Well, after 102 games, Tampa Bay has made the Stanley Cup Finals.
And I called it.
As you all very well know by now, I’ve been to about fifteen Lightning games this season. Consider it my crash course in hockey. I don’t know much about the sport but I do know that what I saw on the ice this season impressed me.
The Lightning just looked like a team that clicked. They were tough, fast and had a goalie that stood six-foot-seven. They had one of the league’s established superstars yet enough balance not to rely on him.
When playing their best, they were aggressive offensively. There wasn’t a game this season, that I saw at least, in which they didn’t outshoot their opponent, if not outscore them. They ended up leading the league in goals scored per game. They also weren’t afraid to mix it up, not soft by any stretch. And Ben Bishop, while not the most proficient goalie in the game, has proven his mettle in the post-season. He’s already notched three shutouts, including two in the only two Games Seven he’s ever played.
Right around the middle of the season, I asked hockey fans more knowledgeable than I whether it would be wise to take a future bet on them, whether they had a legitimate shot to win the Stanley Cup. Most warned against it, despite my avid convincing. They don’t have the experience, they suggested. Neither does Bishop, they countered. Next year would be their year; they were trying to save me my money.
But I saw something different. First of all, I saw value in the bet. Tampa is not the major betting market as opposed to some of the other cities that were in the running for the Cup. The Lightning hovered around the third best team in the Eastern Conference; few Western teams had more points. But for some reason, teams with worse overall records had better odds to win the Stanley Cup. Vegas liked New York, Chicago, Montreal, Pittsburgh, Anaheim and others far more than they did the Lightning. That was reflected in the odds. At one point, Tampa Bay was fifteen-to-one to win the Cup while other teams were less than that. That made no sense to me. Whenever I see skewed odds like that, I jump. Besides, betting on the home team would make the playoffs more interesting. It’s been that and then some.
So now the question is whether to “hedge” my bet to protect my original fifty.
Hedging means I would place a wager on the Chicago Blackhawks to win the Stanley Cup to make up for the original bet I placed mid-season.
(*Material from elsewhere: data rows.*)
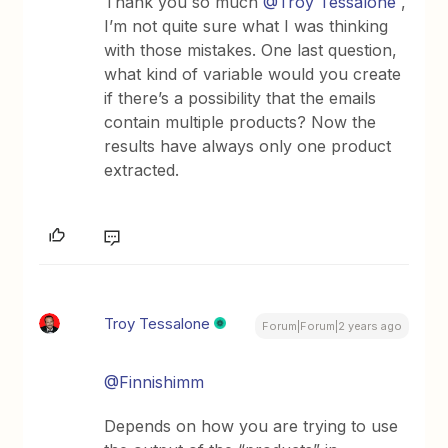
Thank you so much
@Troy Tessalone
,
I’m not quite sure what I was thinking
with those mistakes. One last question,
what kind of variable would you create
if there’s a possibility that the emails
contain multiple products? Now the
results have always only one product
extracted.
Troy Tessalone
Forum|Forum|2 years ago
@Finnishimm
Depends on how you are trying to use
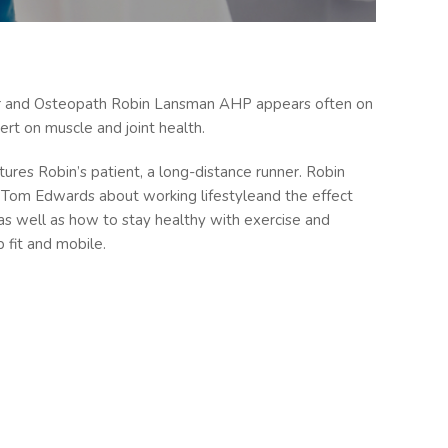
or and Osteopath Robin Lansman AHP appears often on
rt on muscle and joint health.
res Robin’s patient, a long-distance runner. Robin
Tom Edwards about working lifestyleand the effect
as well as how to stay healthy with exercise and
 fit and mobile.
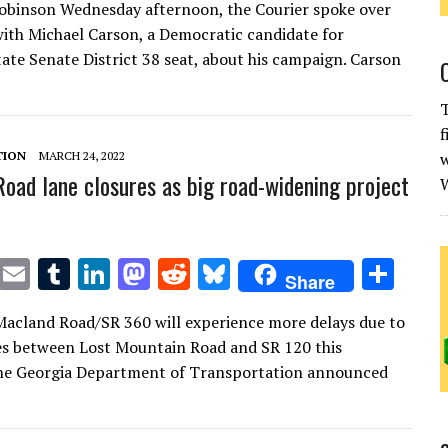
Robinson Wednesday afternoon, the Courier spoke over
it
ai
m
k
to
d
es
ar
ith Michael Carson, a Democratic candidate for
te
l
bl
e
d
di
k
e
tate Senate District 38 seat, about his campaign. Carson
r
r
dI
o
t
y
T
n
n
f
TION
MARCH 24, 2022
w
oad lane closures as big road-widening project
W
T
E
T
Li
M
R
Bl
S
Share
w
m
u
n
as
e
u
h
Macland Road/SR 360 will experience more delays due to
it
ai
m
k
to
d
es
ar
es between Lost Mountain Road and SR 120 this
te
l
bl
e
d
di
k
e
he Georgia Department of Transportation announced
r
r
dI
o
t
y
n
n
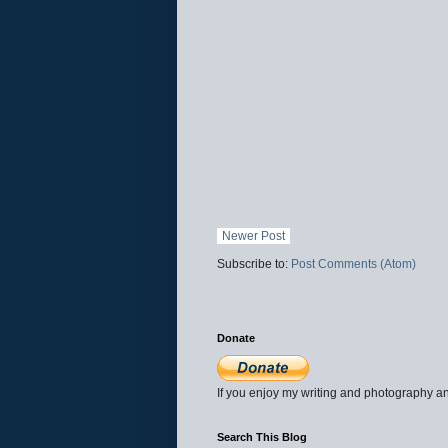
Newer Post
Subscribe to:
Post Comments (Atom)
Donate
If you enjoy my writing and photography an
Search This Blog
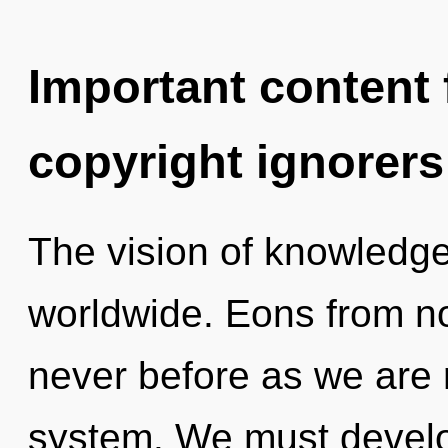
Important content f
copyright ignorers
The vision of knowledg
worldwide. Eons from now
never before as we are 
system. We must develo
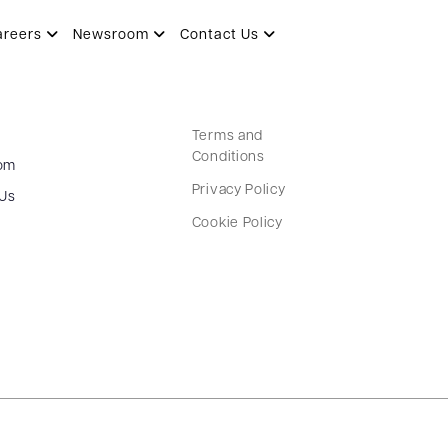
areers
Newsroom
Contact Us
Terms and
Conditions
om
Privacy Policy
 Us
Cookie Policy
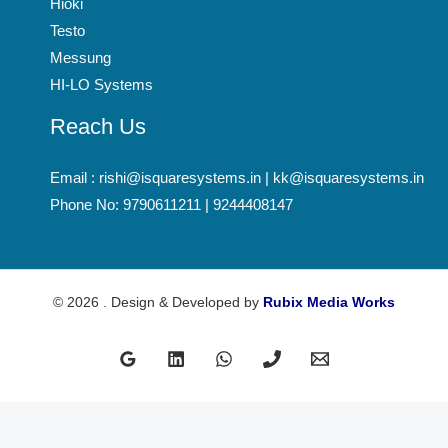
Hioki
Testo
Messung
HI-LO Systems
Reach Us
Email : rishi@isquaresystems.in | kk@isquaresystems.in
Phone No: 9790611211 | 9244408147
© 2026 . Design & Developed by
Rubix Media Works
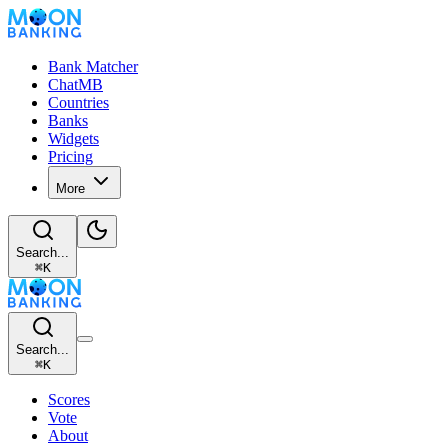
Bank Matcher
ChatMB
Countries
Banks
Widgets
Pricing
More
Search...
⌘
K
Search...
⌘
K
Scores
Vote
About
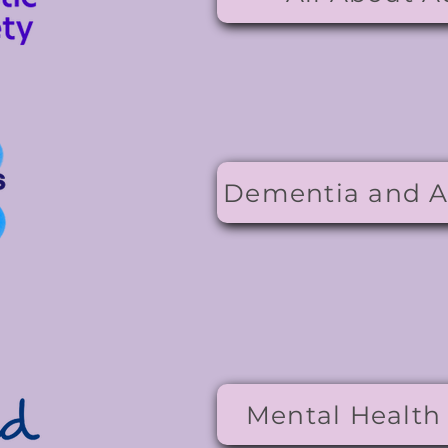
Dementia and A
Mental Health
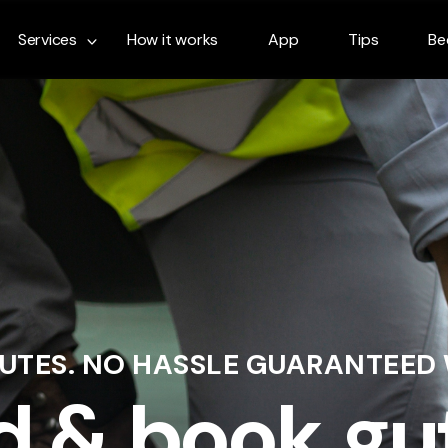
Services
How it works
App
Tips
Be
NUTES. NO HASSLE GUARANTEED
d & book gu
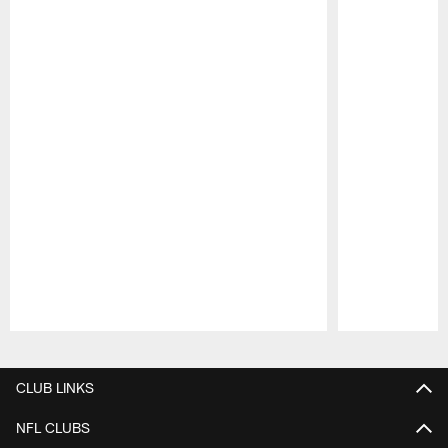
Pause
Play
CLUB LINKS
NFL CLUBS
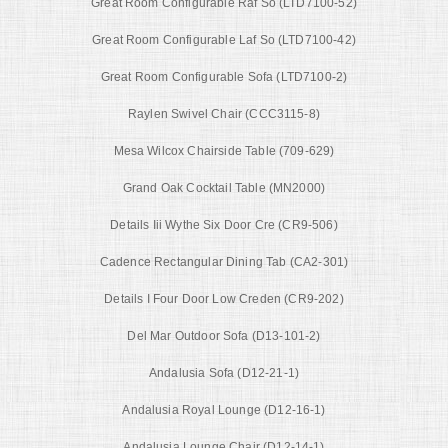
Great Room Configurable Raf So (LTD7100-52)
Great Room Configurable Laf So (LTD7100-42)
Great Room Configurable Sofa (LTD7100-2)
Raylen Swivel Chair (CCC3115-8)
Mesa Wilcox Chairside Table (709-629)
Grand Oak Cocktail Table (MN2000)
Details Iii Wythe Six Door Cre (CR9-506)
Cadence Rectangular Dining Tab (CA2-301)
Details I Four Door Low Creden (CR9-202)
Del Mar Outdoor Sofa (D13-101-2)
Andalusia Sofa (D12-21-1)
Andalusia Royal Lounge (D12-16-1)
Andalusia Lounge Chair (D12-14-1)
As it stands right now, if the Lightning win, I’m $700 to the good, the fifty I placed coming back at fourteen-to-one. If they lose, I lose… unless of course I hedge my bet and bet on the ‘Hawks.
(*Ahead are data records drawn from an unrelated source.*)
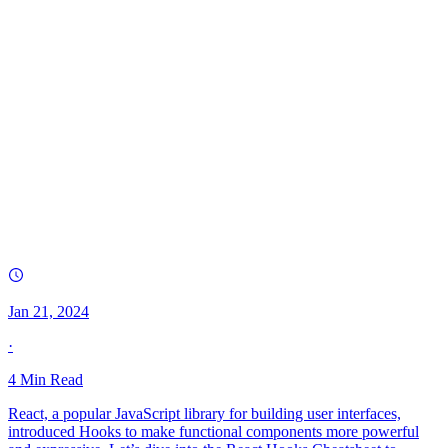
Jan 21, 2024
·
4
Min Read
React, a popular JavaScript library for building user interfaces,
introduced Hooks to make functional components more powerful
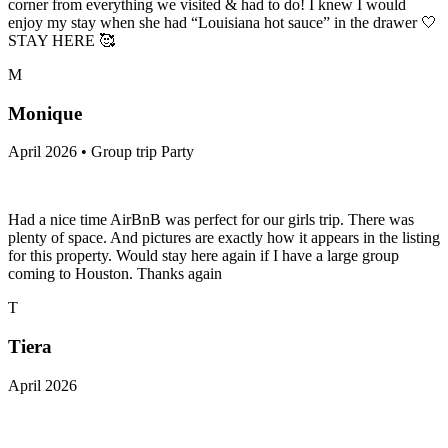
corner from everything we visited & had to do! I knew I would
enjoy my stay when she had “Louisiana hot sauce” in the drawer 🤍
STAY HERE 🥰
M
Monique
April 2026 • Group trip Party
Had a nice time AirBnB was perfect for our girls trip. There was
plenty of space. And pictures are exactly how it appears in the listing
for this property. Would stay here again if I have a large group
coming to Houston. Thanks again
T
Tiera
April 2026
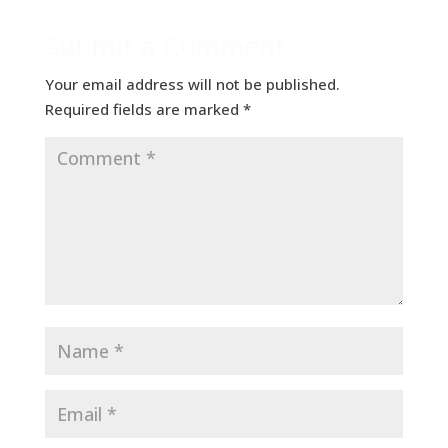
Submit a Comment
Your email address will not be published.
Required fields are marked
*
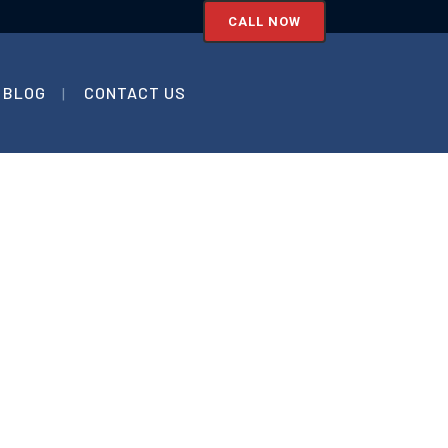
CALL NOW
BLOG
CONTACT US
The ‘Hawks are -150 to win the series which means I’d have to bet $75 to protect the original fifty. If the Hawks win, I break even. If the Lightning win, I’d obviously lose the $75 but cash on my original wager.
I’ve asked some of my friends and regular readers whether I should hedge, people whose opinions I trust and respect.
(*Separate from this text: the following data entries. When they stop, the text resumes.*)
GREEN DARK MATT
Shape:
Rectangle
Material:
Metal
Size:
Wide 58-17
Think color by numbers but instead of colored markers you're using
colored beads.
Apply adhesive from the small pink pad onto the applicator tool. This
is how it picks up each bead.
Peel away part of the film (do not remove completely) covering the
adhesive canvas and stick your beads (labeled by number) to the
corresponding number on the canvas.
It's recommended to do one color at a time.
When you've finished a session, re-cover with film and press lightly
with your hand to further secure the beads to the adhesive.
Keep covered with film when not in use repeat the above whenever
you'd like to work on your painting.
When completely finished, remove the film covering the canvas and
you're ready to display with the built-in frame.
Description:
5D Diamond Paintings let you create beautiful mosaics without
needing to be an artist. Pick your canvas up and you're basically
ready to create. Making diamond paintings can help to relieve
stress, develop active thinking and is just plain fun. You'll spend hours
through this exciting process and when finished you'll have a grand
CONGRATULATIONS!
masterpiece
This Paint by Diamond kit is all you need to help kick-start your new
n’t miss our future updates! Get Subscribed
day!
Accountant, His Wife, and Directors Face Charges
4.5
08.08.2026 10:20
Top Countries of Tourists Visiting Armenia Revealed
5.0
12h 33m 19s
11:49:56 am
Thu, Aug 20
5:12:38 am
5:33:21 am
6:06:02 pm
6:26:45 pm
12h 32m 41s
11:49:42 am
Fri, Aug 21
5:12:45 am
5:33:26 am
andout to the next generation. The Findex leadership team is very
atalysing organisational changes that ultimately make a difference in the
Most if not all have said that I just leave it alone, like a 401K I shouldn’t touch. As you may have read in comments past, Ronbets suggests only hedging a bet if it’s “life-changing money.” Fifty dollars is most certainly not that. Fellow Vegas-dweller and site contributor, Croshere also suggested leaving it alone. For only fifty bucks, why bother going against the team you’re rooting for? I agree that going against your original wager and betting on the team you’re rooting against leaves one with an empty feeling inside but financially is it the wise thing to do? Dr. Milhouse, who has been right on most things hockey so far these playoffs, confidently suggested “We got this.” And the Ice Cream Man, with whom I placed the wager, is still up in the air.
I have two more days to decide whether or not to protect this bet. Even though it might make sense, as of yet I’m inclined to listen to my consiglieri and ride this one out one last time. If the Blackhawks come out victorious, I chalk up the loss to a fun two-month ride and fifty bucks very well spent. And if I leave it alone and the Lightning win, well let’s just say that drinks are on me.